The last three French detainees held at the U.S. military base in Guantanamo Bay (search), Cuba, returned to France on Monday and were detained by authorities, judicial officials said.

The detainees — Mustaq Ali Patel, Ridouane Khalid and Khaled Ben Mustafa — were being held by the French counterterrorism agency known as DST (search), the officials said on condition of anonymity.

The U.S. Department of Defense confirmed the transfer but declined to give details, citing operational and security considerations.

The three men were among seven French citizens captured in the U.S.-led campaign that toppled Afghanistan's hard-line Taliban (search) regime in late 2001. They spent more than two years at Guantanamo.

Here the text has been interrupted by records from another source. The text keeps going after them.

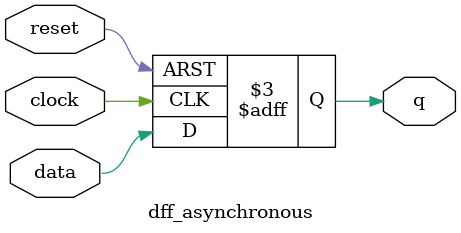
<source format=v>
module dff_asynchronous(q, reset, clock, data);// d_flipflop with asynchronous reset
   input reset, clock, data;
   output q;
   reg 	  q;

   always @ (posedge clock or negedge reset)
     begin
	if(reset == 0)
	  q <= 0;
	else
	  q <= data;
     end
   
endmodule // dff_asynchronous

</source>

The four others — Mourad Benchellali, Imad Kanouni, Nizar Sassi and Brahim Yadel — returned to France in late July and are being held as part of an investigation into suspected terror networks.

French authorities said last month that details were being finalized with American officials about an eventual release of the three remaining detainees.

Foreign Ministry spokesman Herve Ladsous said the three men had been expected Monday evening, but did not elaborate. Defense lawyer William Bourdon said they were landing at Villacoublay military airport, south of Paris, but he could not confirm their arrival.

The Department of Defense said the handover raised to 211 the number of detainees who have been released from Guantanamo, including 146 who were released and 62 who were transferred to the control of other governments.

It did not specify the reason for the transfer of the three men, but said factors could include "whether the detainee is of further intelligence value to the United States and whether the detainee is believed to pose a continuing threat to the United States if released."

Some 540 prisoners are being held at Guantanamo Bay, according to the Defense Department, many without charge or access to attorneys.

Defense lawyers said the three were likely to go before an investigating judge. They could be held pending investigation under the preliminary charge of "criminal association with a terrorist enterprise" — a charge often used in such cases in France.

Renowned French anti-terrorism magistrate Jean-Louis Bruguiere opened a legal file on the cases in November 2002, after the French nationals were found to be in U.S. custody at Guantanamo.

Khalid's brothers, Djamel and Zinedine, already are being investigated in France on suspicion of involvement in the robbery of more than $1 million to finance terrorism. Zinedine Khalid also is being investigated separately in a case of suspected Chechen terrorism.

Judicial officials said Patel's case could present problems, because he does not appear to have links with Islamic militants and was thought to have been in the Pakistan-Afghanistan region for business reasons when he was detained.

"As for Mr. Patel, from what I know, we're looking at a series of bad coincidences and slightly disastrous random events," Bourdon said last month. "He was in Afghanistan long before the Taliban" controlled the country, he said.

Cousins of the Indian-born former imam say Patel, 45, was a victim of bad luck and bad timing who had settled in Afghanistan in the early to mid-1990s — long before the U.S.-led invasion of the country.